An invasive procedure such as renal biopsy is the only way to make the diagnosis of ALECT2. Deposition has previously been reported in the multiple organs including the spleen, liver, prostate, and pancreas.6 However, there have been no reports of deposition in the skin or fibroadipose tissue to suggest that a less invasive diagnostic procedure such as fat pad aspirate or skin biopsy would be useful. ALECT2 most commonly presents with slowly progressive renal failure and we have shown that they often have comorbid illnesses such as diabetes mellitus and hypertension. Approximately 40% of the patients do not have significant proteinuria.7 Since slowly progressive renal failure with bland urine sediment is not typically an indication for renal biopsy, particularly when the patient has comorbid illnesses that are known to lead to renal disease, we believe ALECT2 is likely an underrecognized etiology of chronic kidney disease in certain ethnicities. Currently, there is no specific treatment known to be efficacious for the treatment of ALECT2. However, it is important to identify this type of amyloidosis so to prevent mistreatment of the disease with the chemotherapeutic agents that are commonly used for treatment of AL amyloidosis.

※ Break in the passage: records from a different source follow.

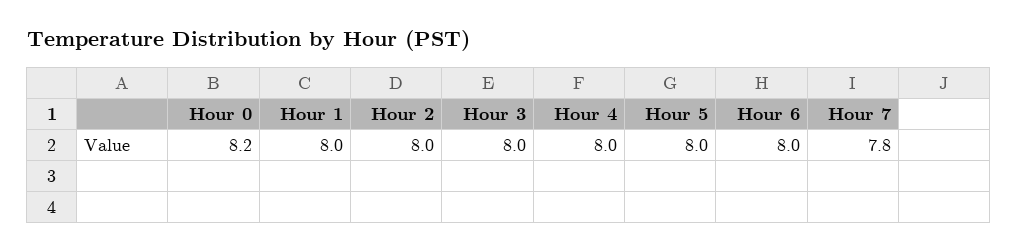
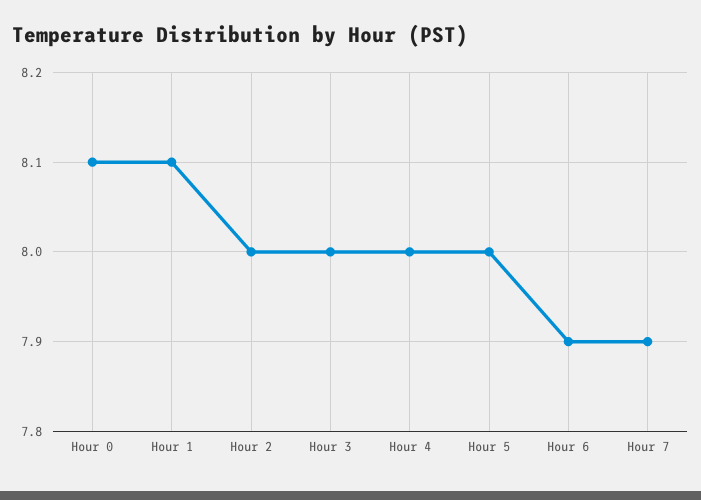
  {
-   "Hour 0": 8.2,
+   "Hour 0": 8.1,
-   "Hour 1": 8,
+   "Hour 1": 8.1,
    "Hour 2": 8,
    "Hour 3": 8,
    "Hour 4": 8,
    "Hour 5": 8,
-   "Hour 6": 8,
+   "Hour 6": 7.9,
-   "Hour 7": 7.8
+   "Hour 7": 7.9
  }

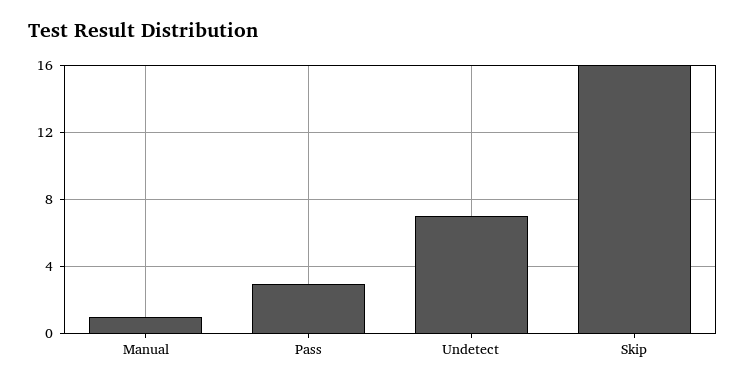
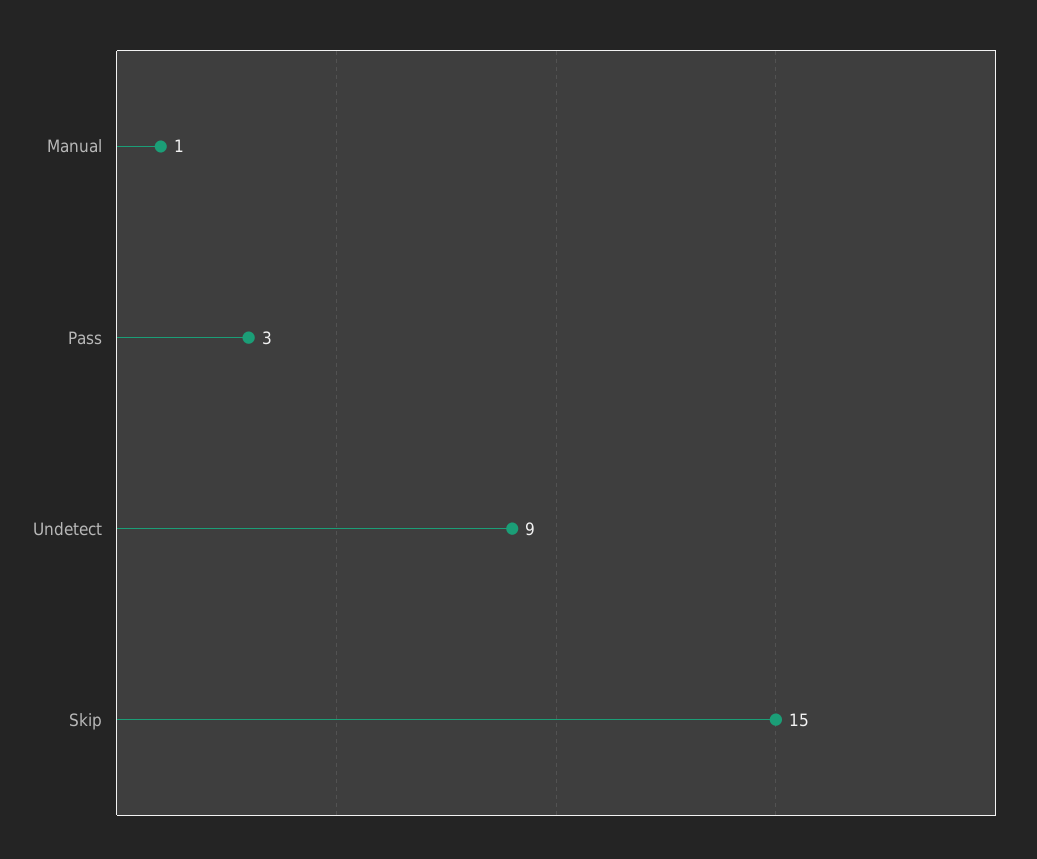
  {
    "Manual": 1,
    "Pass": 3,
-   "Undetect": 7,
+   "Undetect": 9,
-   "Skip": 16
+   "Skip": 15
  }

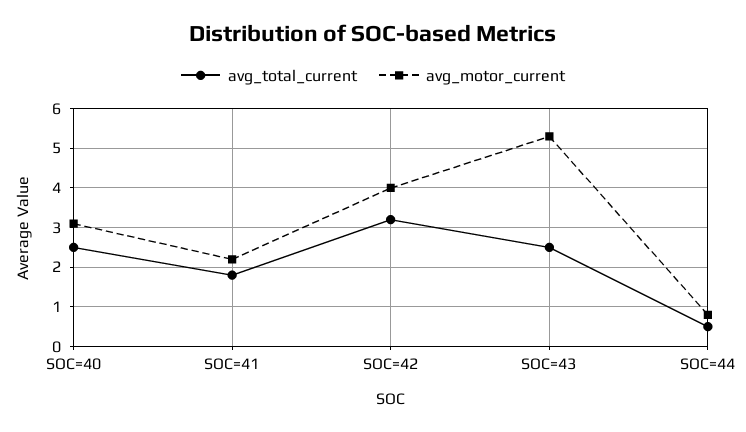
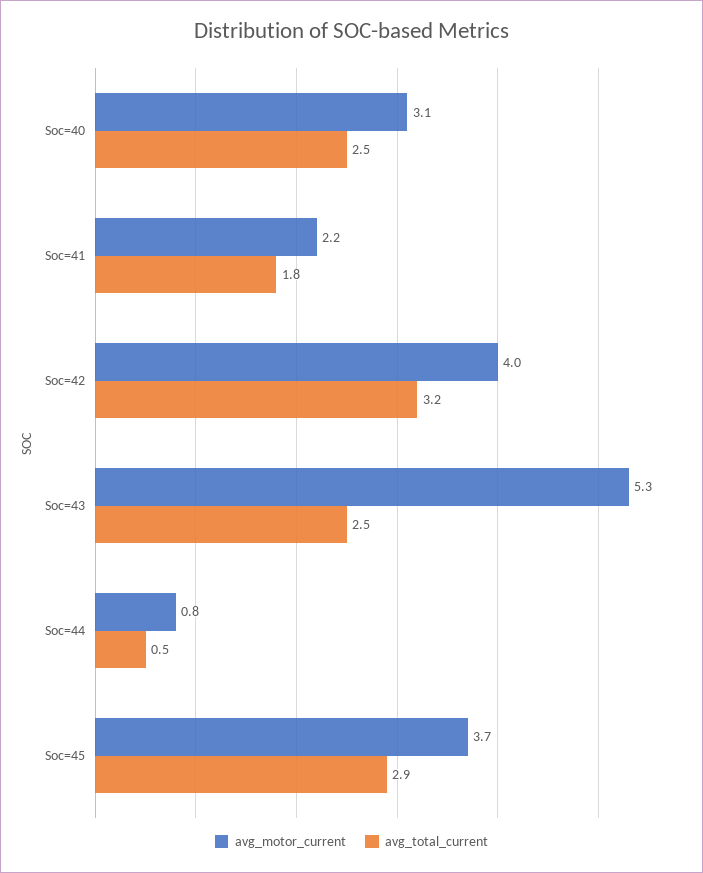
  {
    "avg_total_current": {
      "SOC=40": 2.5,
      "SOC=41": 1.8,
      "SOC=42": 3.2,
      "SOC=43": 2.5,
-     "SOC=44": 0.5
+     "SOC=44": 0.5,
+     "Soc=45": 2.9
    },
    "avg_motor_current": {
      "SOC=40": 3.1,
      "SOC=41": 2.2,
      "SOC=42": 4,
      "SOC=43": 5.3,
-     "SOC=44": 0.8
+     "SOC=44": 0.8,
+     "Soc=45": 3.7
    }
  }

Most patients have deterioration of renal function after diagnosis with one study showing a mean drop in eGFR of 0.5 ml/min/1.73 m2 per month.7 Another study showed independent predictors of renal survival were serum creatinine at diagnosis (with a value of 2.0 mg/dl being the best cutoff for predicting ESRD), percentage global glomerulosclerosis, and presence of diabetes.6

We present the first large case series detailing the subtypes of renal amyloidosis among Egyptians and show that this population has a unique profile of amyloidosis compared with other large renal amyloid case series. Unlike case series from the Europe and the United States, where AL predominates, AA is the most common type of amyloid identified among Egyptians. Even more surprising is that the newly described LECT2 amyloidosis is the second most common and represents nearly one-third of renal amyloid cases in this population. This emerging disease appears to represent an important and likely underrecognized etiology of chronic kidney disease in various ethnic groups around the world.